**BRIEF:** Restate word for word the section of the entries that opens at the line containing "Central and Eastern" and closes at the line containing "from the very", both lines kept, pictures dropped.

**DATA IN THIS EXERCISE:**
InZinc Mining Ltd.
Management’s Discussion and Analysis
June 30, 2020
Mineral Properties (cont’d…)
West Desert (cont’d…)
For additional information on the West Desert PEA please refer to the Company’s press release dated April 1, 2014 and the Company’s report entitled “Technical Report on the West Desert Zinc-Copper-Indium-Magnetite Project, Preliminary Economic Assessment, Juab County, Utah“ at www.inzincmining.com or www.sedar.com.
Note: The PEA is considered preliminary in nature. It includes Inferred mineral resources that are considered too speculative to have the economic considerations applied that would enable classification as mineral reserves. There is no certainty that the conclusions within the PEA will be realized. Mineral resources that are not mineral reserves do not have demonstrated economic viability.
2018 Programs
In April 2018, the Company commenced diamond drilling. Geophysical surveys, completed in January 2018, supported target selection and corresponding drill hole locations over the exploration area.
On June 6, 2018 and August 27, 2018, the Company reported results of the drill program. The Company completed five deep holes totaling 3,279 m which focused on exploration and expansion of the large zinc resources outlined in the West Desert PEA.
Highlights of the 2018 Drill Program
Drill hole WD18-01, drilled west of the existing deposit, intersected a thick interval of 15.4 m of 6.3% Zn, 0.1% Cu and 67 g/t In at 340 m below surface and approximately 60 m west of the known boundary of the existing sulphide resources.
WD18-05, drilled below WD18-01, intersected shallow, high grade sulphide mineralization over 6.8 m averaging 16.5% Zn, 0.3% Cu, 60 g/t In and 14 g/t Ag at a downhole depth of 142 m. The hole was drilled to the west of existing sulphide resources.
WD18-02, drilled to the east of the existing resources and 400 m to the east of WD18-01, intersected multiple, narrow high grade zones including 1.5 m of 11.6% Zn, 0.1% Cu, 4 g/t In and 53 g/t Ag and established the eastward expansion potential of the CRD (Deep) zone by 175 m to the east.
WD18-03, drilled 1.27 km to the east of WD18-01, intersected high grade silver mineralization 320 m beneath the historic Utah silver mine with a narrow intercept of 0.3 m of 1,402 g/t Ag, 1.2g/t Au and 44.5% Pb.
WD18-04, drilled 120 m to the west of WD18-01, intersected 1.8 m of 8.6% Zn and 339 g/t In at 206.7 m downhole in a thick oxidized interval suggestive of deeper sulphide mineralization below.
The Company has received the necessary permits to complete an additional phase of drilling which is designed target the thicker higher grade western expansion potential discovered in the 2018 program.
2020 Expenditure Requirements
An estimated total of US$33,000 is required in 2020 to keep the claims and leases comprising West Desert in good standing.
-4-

--

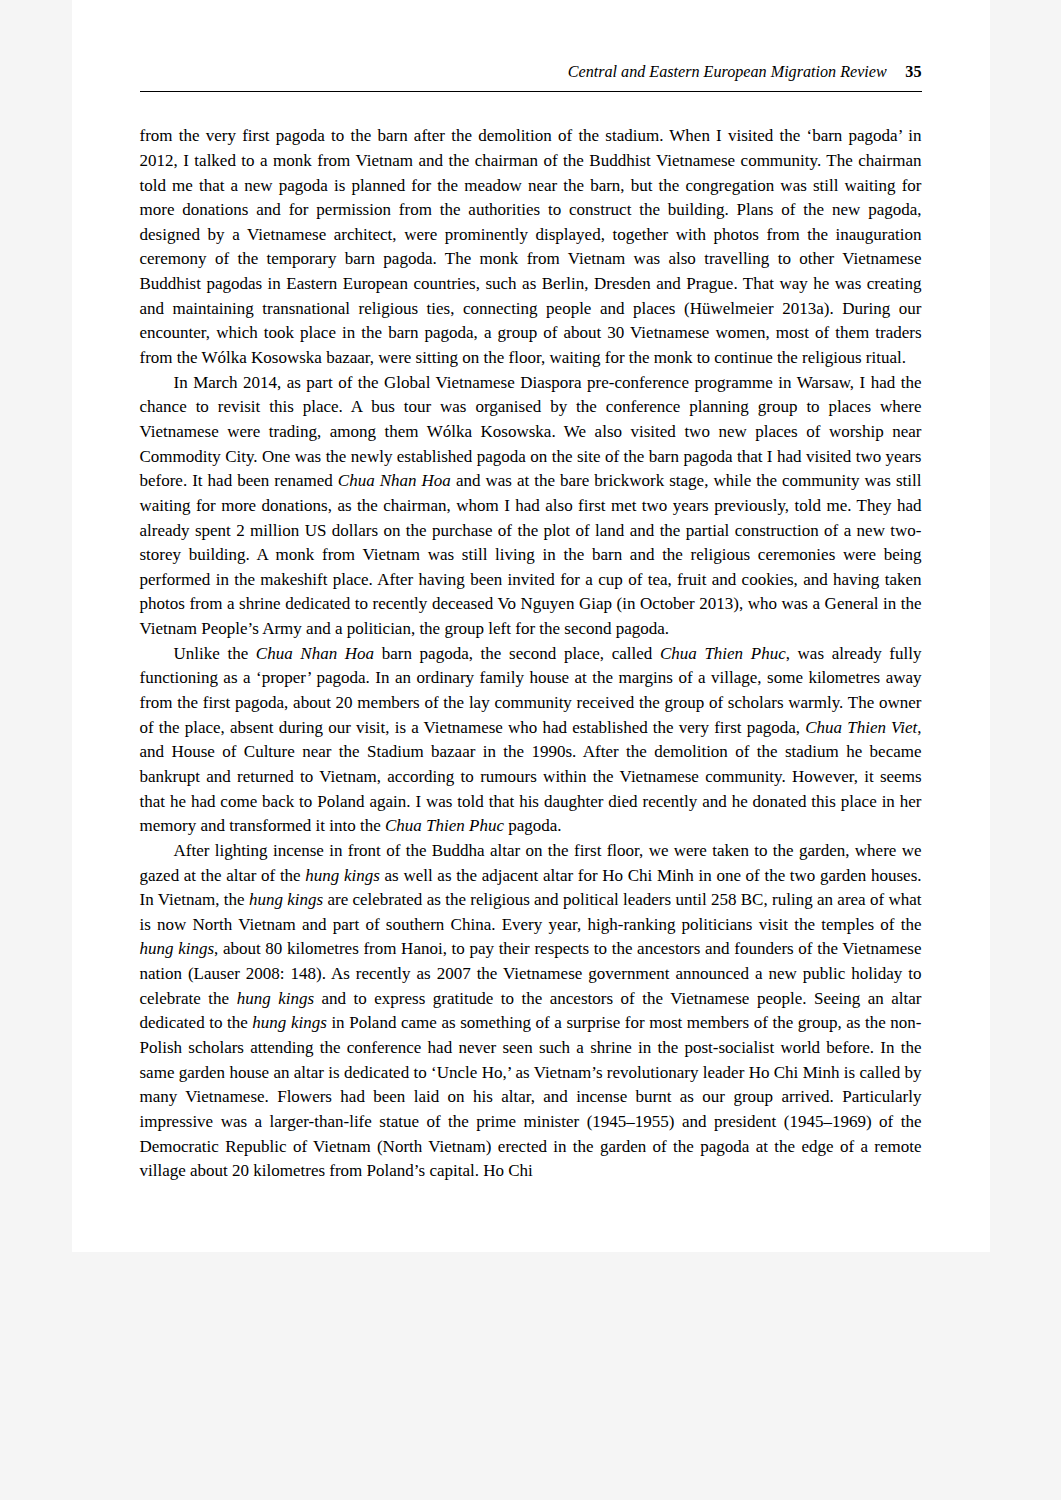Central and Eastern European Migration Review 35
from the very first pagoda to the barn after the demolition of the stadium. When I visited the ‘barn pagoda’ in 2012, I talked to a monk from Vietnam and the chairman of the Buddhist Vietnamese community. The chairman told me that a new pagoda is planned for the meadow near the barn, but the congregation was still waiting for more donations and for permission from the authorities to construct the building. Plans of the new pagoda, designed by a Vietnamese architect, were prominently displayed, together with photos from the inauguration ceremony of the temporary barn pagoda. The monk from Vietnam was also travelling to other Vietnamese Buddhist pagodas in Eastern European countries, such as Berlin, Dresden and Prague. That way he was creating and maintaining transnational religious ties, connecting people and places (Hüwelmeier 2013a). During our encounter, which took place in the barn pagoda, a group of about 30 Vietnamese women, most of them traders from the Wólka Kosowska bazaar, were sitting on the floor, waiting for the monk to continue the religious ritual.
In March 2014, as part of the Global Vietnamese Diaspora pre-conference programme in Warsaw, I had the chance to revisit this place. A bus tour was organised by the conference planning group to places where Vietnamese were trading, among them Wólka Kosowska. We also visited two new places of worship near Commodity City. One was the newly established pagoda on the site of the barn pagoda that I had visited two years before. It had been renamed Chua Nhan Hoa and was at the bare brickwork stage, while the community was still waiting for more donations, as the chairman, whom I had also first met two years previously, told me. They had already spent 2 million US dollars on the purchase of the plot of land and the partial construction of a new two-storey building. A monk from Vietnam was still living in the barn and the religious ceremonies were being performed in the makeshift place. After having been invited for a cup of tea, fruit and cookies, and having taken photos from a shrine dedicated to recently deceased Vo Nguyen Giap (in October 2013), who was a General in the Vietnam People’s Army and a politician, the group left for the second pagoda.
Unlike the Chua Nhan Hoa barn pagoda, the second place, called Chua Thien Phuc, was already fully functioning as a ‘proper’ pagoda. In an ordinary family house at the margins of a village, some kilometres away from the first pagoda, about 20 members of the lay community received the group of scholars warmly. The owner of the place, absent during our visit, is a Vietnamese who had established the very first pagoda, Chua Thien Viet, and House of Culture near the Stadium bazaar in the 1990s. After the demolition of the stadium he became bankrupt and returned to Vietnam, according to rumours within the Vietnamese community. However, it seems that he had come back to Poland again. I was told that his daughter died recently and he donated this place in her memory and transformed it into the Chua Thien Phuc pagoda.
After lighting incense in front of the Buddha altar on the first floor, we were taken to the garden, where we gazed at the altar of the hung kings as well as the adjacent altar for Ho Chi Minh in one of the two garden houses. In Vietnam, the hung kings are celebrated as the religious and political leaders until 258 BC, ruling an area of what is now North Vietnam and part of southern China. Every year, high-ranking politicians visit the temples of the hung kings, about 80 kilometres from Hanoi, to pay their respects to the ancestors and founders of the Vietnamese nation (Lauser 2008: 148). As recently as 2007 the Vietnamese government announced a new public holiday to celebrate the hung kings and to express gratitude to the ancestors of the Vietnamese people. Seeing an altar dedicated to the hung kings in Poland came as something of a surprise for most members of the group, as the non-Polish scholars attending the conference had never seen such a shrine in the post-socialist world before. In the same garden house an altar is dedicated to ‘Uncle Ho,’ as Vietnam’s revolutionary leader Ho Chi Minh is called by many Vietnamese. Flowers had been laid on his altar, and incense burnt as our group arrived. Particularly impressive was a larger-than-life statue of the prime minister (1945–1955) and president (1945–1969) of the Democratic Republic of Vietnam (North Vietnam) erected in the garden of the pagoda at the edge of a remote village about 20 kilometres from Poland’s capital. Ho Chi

==

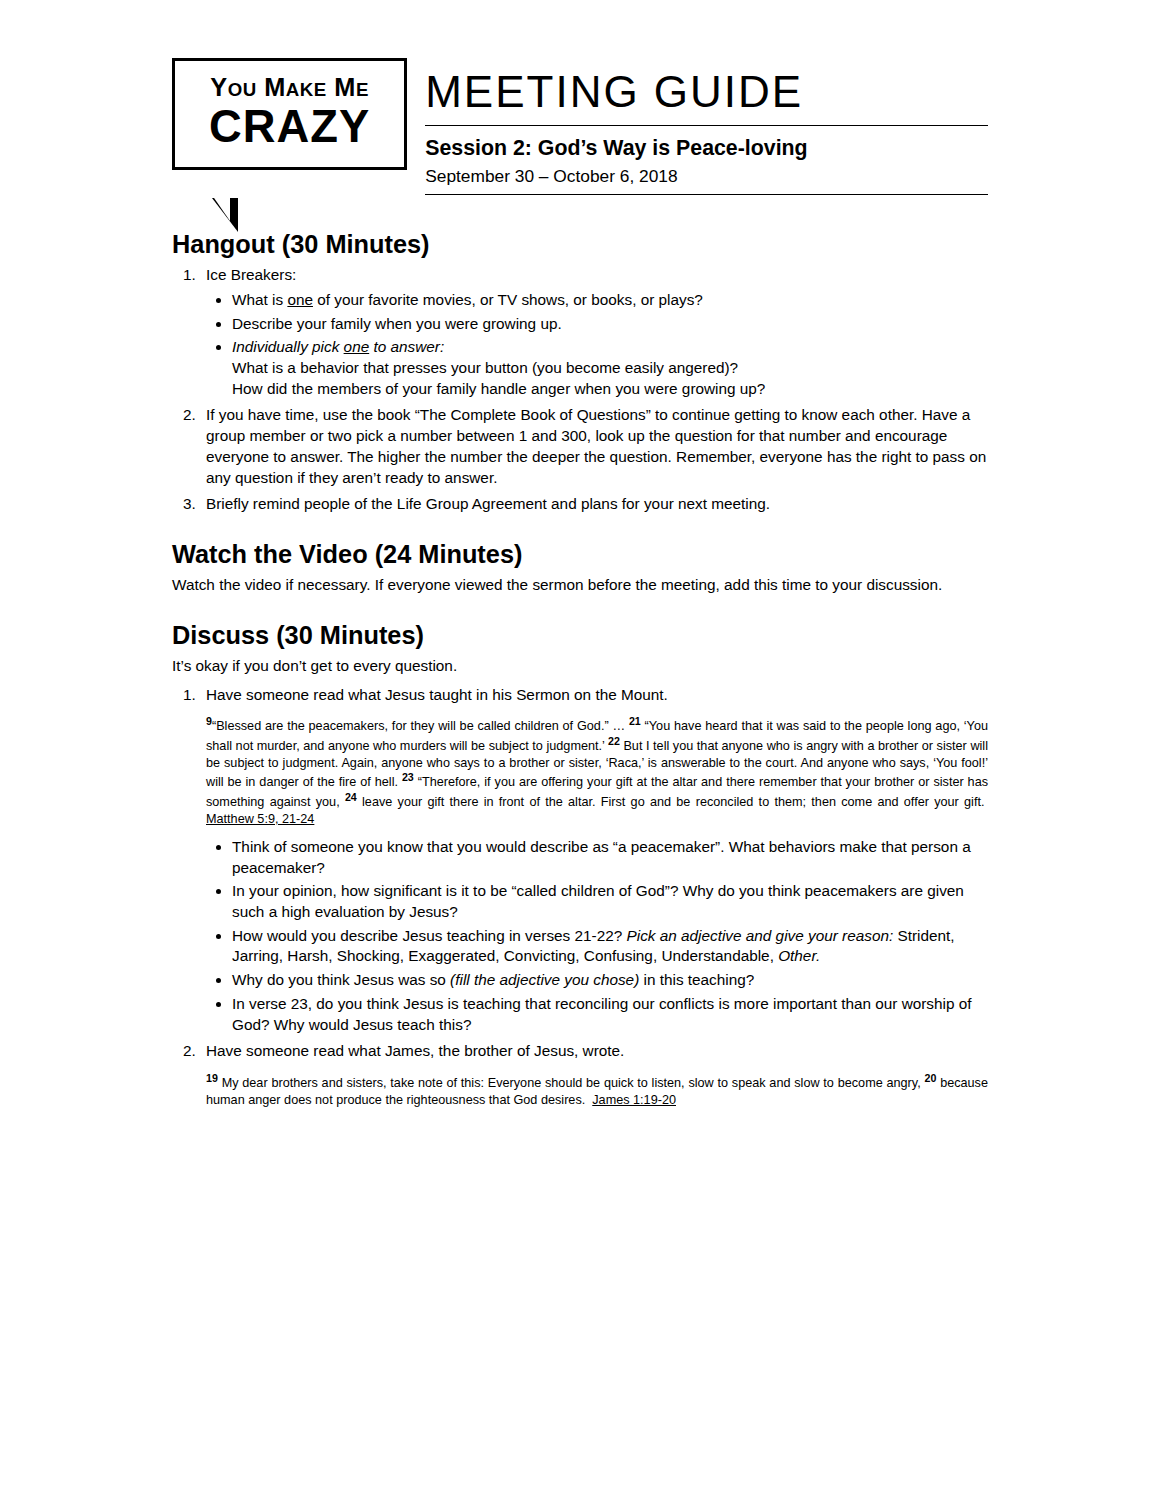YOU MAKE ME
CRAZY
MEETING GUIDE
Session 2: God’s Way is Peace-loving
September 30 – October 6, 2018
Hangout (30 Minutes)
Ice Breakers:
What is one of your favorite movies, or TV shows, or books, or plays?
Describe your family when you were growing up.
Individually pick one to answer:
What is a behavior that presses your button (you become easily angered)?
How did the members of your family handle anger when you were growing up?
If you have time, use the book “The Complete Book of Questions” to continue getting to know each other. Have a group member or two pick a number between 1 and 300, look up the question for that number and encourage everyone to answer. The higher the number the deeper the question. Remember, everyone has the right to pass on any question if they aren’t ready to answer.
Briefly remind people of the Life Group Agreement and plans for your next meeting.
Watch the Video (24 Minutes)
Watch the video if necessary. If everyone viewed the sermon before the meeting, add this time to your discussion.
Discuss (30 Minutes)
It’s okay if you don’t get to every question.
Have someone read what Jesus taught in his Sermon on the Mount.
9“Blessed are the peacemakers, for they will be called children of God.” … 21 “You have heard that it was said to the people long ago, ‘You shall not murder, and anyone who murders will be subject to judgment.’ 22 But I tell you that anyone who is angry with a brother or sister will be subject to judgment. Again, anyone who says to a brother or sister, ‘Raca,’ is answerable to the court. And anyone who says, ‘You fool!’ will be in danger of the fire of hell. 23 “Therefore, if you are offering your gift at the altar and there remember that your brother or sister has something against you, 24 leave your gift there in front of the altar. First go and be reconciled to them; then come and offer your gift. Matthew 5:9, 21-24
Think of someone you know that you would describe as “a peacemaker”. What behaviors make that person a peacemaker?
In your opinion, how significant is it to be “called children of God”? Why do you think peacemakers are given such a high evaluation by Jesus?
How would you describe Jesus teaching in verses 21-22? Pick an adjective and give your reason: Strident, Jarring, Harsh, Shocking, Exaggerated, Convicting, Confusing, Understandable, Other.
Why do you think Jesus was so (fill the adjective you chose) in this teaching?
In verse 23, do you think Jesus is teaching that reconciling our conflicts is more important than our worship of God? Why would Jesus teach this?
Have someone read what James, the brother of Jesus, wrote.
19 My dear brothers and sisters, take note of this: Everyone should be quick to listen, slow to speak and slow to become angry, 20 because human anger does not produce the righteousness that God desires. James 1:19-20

**SOLUTION FOR THIS TASK:**
Central and Eastern European Migration Review 35
from the very first pagoda to the barn after the demolition of the stadium. When I visited the ‘barn pagoda’ in 2012, I talked to a monk from Vietnam and the chairman of the Buddhist Vietnamese community. The chairman told me that a new pagoda is planned for the meadow near the barn, but the congregation was still waiting for more donations and for permission from the authorities to construct the building. Plans of the new pagoda, designed by a Vietnamese architect, were prominently displayed, together with photos from the inauguration ceremony of the temporary barn pagoda. The monk from Vietnam was also travelling to other Vietnamese Buddhist pagodas in Eastern European countries, such as Berlin, Dresden and Prague. That way he was creating and maintaining transnational religious ties, connecting people and places (Hüwelmeier 2013a). During our encounter, which took place in the barn pagoda, a group of about 30 Vietnamese women, most of them traders from the Wólka Kosowska bazaar, were sitting on the floor, waiting for the monk to continue the religious ritual.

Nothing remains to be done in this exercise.